The ultimate authoritarian-libertarian fusion.
The true political centre—where freedom meets peer pressure, and everyone proudly uses a compost toilet with an artisanal cedar seat.
Bison Are the Future
I’m not eating fucking bugs. And lab-grown meat? Never mind—pass the bugs.
Or… we chase wild bison through the prairies like our ancestors. Only now we’ve got GoPros and better cardio.
Bison are the only meat that regenerates the land and feeds the soul.
Cows wreck the topsoil.
Chickens are neurotic little fucks.
Pigs? For enforcing the law.
(And, the occasional side of bacon.)
But bison?
Bison are the solution.
Their manure revitalizes the earth.
Their meat heals the body.
Their gaze pierces the soul and whispers: “Reveen…Patrick Swayze...”
Some of us will farm them.
Others will live among them.
Honor them. Worship them.
And when the time comes—eat them.
With gratitude.
And hot sauce.
Healthcare?
Canada’s healthcare problem is easily solvable.
We don’t even have to scrap the Soviet system we’re currently duct-taping together. We just need to add two pillars:
Prevention and ridicule.
Eat like shit, move like a sloth, scroll till your eyes bleed—guess what?
You’re gonna feel like garbage.
We don’t call that “mental health.”
That’s a lifestyle adjustment opportunity.
So we’ll force-feed you bison and make you weed the garlic garden until you feel better.
We’ll keep universal healthcare—but it’ll be locally run and come with a light sprinkle of social coercion.
You want state-funded care? Great. But your village better have a blacksmith. You want dental options? Build a greenhouse first.
Also: No corporate sugar lobby within 1,000 km. If your product has 37 ingredients and none of them are food, it’s now classified as a chemical weapon.
Foreign Policy? Eco-Colonialism.
Canada’s military should have one job:
Defend the Arctic and harass polluters.
If we’re going to play world police, let’s at least do it for the trees.
China burns coal?
Buzz their factories with drones that blast whale songs until they quit.Brazil keeps torching the Amazon?

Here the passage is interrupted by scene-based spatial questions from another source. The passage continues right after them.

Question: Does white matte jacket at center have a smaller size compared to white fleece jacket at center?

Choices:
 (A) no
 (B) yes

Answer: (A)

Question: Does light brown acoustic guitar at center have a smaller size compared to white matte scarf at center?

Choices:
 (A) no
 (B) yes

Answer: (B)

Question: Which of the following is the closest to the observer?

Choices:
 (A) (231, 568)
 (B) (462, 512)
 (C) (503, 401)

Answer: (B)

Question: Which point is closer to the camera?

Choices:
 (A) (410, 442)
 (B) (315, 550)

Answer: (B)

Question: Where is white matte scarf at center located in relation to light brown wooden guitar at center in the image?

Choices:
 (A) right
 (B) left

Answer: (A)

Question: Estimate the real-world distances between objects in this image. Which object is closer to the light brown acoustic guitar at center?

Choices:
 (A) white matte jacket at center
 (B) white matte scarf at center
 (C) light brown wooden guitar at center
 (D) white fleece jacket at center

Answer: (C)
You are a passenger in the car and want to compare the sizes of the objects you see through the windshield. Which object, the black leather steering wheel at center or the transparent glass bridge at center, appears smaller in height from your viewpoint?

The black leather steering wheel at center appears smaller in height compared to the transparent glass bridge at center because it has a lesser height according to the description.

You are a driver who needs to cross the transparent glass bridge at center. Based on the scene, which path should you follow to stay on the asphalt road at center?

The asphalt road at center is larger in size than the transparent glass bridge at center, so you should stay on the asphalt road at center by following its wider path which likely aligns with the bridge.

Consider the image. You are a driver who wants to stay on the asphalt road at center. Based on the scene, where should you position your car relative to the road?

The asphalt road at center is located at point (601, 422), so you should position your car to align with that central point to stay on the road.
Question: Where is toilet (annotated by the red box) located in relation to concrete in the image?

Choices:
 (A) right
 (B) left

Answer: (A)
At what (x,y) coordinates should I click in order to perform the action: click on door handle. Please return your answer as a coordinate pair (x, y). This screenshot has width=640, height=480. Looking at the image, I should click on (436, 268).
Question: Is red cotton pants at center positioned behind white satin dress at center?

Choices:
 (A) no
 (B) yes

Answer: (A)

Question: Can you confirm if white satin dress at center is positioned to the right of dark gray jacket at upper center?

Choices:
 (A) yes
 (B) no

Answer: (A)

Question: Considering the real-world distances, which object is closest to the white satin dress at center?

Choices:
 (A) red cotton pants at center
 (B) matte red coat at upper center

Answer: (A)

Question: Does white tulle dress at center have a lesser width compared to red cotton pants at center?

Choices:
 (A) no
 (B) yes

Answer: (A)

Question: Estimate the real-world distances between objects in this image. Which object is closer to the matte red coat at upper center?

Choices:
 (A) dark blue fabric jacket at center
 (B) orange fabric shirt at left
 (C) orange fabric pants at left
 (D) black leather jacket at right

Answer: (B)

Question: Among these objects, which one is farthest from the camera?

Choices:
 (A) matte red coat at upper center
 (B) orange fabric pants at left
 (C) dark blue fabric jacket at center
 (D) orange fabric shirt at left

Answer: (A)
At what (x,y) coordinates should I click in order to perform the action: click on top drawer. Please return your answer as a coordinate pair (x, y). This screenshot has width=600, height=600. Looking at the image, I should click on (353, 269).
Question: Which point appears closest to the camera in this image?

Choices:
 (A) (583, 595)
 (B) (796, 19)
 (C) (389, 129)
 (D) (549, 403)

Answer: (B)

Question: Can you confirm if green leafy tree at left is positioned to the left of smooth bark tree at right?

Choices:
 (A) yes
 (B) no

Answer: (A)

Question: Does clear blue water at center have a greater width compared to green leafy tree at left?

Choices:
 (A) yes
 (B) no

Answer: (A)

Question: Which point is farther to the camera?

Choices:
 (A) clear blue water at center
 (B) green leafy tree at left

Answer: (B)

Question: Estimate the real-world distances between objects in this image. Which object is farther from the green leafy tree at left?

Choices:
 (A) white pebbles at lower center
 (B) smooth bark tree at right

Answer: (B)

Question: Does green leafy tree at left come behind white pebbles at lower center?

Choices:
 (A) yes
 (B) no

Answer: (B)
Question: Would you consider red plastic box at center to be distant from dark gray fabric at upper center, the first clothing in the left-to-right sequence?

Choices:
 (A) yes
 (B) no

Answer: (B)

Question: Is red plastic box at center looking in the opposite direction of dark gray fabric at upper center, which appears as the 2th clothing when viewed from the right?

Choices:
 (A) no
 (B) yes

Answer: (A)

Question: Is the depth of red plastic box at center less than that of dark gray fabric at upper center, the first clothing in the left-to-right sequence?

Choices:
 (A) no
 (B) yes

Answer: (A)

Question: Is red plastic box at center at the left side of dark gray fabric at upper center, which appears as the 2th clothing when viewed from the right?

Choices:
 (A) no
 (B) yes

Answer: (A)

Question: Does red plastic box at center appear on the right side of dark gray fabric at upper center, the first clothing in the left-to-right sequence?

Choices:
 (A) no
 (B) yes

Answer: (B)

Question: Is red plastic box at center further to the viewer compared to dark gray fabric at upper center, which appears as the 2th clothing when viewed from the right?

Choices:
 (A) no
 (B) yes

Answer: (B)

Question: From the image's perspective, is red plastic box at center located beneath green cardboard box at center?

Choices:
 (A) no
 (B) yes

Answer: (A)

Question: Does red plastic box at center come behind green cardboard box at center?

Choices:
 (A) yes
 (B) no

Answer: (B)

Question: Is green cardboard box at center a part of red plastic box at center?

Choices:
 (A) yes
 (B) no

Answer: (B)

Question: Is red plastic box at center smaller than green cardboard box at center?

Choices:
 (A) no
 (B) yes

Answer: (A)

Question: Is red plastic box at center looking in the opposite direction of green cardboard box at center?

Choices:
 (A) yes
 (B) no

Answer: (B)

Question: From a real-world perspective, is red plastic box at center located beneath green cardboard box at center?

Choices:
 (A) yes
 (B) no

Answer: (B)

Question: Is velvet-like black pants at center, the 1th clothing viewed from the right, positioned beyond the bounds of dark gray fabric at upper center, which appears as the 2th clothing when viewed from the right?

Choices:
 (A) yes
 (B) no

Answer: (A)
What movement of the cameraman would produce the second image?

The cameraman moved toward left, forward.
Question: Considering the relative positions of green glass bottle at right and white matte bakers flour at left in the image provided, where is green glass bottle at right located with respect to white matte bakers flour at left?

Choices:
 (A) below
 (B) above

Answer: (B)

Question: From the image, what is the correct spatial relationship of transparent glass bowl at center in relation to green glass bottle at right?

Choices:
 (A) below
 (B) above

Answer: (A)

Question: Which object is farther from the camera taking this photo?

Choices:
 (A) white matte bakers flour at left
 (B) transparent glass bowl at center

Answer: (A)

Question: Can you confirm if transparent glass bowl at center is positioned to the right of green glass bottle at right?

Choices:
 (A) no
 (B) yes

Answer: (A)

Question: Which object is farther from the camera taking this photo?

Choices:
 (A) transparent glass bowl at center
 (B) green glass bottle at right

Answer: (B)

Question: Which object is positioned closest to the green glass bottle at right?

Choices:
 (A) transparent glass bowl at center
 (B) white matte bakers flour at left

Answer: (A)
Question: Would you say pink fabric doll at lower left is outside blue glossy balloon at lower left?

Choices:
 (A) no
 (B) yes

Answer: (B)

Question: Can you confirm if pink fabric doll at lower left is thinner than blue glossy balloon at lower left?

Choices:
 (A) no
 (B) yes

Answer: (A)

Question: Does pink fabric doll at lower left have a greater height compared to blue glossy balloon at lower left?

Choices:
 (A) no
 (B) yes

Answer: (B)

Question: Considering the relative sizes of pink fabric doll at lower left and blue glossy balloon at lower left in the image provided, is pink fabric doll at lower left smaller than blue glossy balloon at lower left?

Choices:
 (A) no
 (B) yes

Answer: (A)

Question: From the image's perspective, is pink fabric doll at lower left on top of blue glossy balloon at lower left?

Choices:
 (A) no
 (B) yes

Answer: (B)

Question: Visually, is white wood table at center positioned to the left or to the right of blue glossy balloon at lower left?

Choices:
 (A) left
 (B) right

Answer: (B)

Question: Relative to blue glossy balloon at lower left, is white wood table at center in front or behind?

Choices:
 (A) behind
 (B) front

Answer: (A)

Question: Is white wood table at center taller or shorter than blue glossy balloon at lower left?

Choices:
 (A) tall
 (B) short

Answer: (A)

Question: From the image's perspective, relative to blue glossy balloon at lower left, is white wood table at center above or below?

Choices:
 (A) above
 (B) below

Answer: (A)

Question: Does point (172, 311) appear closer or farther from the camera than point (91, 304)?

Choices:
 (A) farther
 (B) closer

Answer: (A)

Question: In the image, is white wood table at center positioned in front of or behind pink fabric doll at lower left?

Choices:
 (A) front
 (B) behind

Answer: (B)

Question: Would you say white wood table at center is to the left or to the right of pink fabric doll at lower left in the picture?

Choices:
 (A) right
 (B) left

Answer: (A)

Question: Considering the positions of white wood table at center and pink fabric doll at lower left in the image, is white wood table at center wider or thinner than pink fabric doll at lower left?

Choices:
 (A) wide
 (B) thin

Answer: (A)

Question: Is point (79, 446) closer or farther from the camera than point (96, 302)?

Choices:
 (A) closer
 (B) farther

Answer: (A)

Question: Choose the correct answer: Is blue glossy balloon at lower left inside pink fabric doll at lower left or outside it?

We airdrop firefighting militias strapped to solar-powered gliders.America fracks Newfoundland and Labrador?
We draft every junior hockey player who didn’t make the NHL and declare eco-martial law.
First rule of eco-martial law?
Everyone gets an illegally imported handgun and a live, pissed-off, passive-aggressive Canadian goose.
We’re not warmongers.
We’re just intense gardeners with tanks.
What’s the Point of the Green Party?
To end techno-feudalism and bring back a world where you can ride a horse to the farmer’s market, trade gold for meat, and have strong opinions about the compost.
To dismantle consumerism—
with a smile and a shovel.
To create a decentralized federation of bioregional eco-villages where everyone is either slightly insane or completely free—and ideally both.
To replace “own nothing and be happy” with “own goats and be slightly smug about it.”
To gut the bureaucracy,
shame the gluttons,
heal the land,
and finally—finally—
give Elizabeth May the early retirement she never asked for.
This isn’t about Left vs. Right.
It’s about living with nature instead of being chronically online.
It’s about Dirt vs. Cloud.
And the Green Party should be Team Dirté.